SR: I think a lot of Shakespeare directors have directed from a male point of view. In the past, they sometimes saw women as they saw his clowns – any character that isn’t a nobleman or high character – being less important and roles that could be played by less-skilled actors.  Shakespeare articulated important things for women to say – things women in Elizabethan England weren’t able to say on the street.  

Romersberger

&:  Both of you have trained extensively in movement. How does that impact Fair Assembly’s work, and how has it informed the way the two of you work together? 

EE: Lecoq training has affected our work profoundly. Having a common language is important. At Lecoq, we learned how to take criticism. We learned about audience response and why that’s important. Creative struggle is difficult in a polite society like Dallas. But not struggling can limit creative success if you think criticizing a performance is tantamount to criticizing a person’s ability. I want to invite critics to be honest. Someone told me last time that one of our costumes was weird. I would rather hear that than, “It was boring.” But that criticism was useful to me. 

SR: We strive for simplicity, specificity, and struggle – all important in performance. Emily was my student at SMU, and over the years, we continued talking about Lecoq. I wrote her recommendation and was so thrilled when she was accepted. 

&: Last question, what do you think we can learn from Shakespeare by the way he writes female roles?  

SR: I think for the most part he’s exquisite in the way he writes women, even if it’s not super blatant in the text. Clowns are important. They can’t turn the plot, but they have intense relationships with or expose the folly of the high characters. You learn about the high characters from these low characters. 

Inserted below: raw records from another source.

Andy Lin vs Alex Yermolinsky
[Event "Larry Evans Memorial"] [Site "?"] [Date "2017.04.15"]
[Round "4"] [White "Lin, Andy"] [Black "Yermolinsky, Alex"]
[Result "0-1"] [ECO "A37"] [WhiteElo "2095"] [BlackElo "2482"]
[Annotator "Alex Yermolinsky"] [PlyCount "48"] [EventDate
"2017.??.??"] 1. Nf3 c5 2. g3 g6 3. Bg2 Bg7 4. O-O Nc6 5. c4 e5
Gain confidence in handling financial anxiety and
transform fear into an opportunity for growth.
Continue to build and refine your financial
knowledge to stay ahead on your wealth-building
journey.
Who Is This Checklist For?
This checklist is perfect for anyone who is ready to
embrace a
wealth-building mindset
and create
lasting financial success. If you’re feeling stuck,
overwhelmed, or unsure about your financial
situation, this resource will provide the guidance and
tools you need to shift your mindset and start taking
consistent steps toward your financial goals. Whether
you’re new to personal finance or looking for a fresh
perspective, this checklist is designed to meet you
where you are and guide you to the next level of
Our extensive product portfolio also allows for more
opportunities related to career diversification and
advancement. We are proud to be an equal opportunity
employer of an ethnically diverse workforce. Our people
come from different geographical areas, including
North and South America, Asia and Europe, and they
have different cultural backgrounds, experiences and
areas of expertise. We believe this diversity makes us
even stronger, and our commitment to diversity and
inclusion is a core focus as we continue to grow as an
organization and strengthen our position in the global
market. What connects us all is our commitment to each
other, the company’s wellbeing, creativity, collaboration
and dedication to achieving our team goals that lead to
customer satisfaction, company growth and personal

EE: Exactly right. The clowns say what no one else can say. In Macbeth, I think we experience a lot of his descent through Lady Macbeth’s eyes. He speaks to us more than she does, but she is witnessing his hallucinations alongside us. And when he pulls away from her, nothing matters anymore. Feeling with Lady Macbeth is essential to understanding why this play is a tragedy. That an otherwise kind person has become a person who is willing to kill children. In Romeo and Juliet, Juliet tells Romeo how to love her. Can you imagine Juliet saying, “I’m fortune’s fool?” We expect it from Romeo, but Juliet is too focused, too smart, too independent to despair when things don’t work out for her. She jumps immediately into action while Romeo sobs on the ground. How brilliant and unexpected in 1598.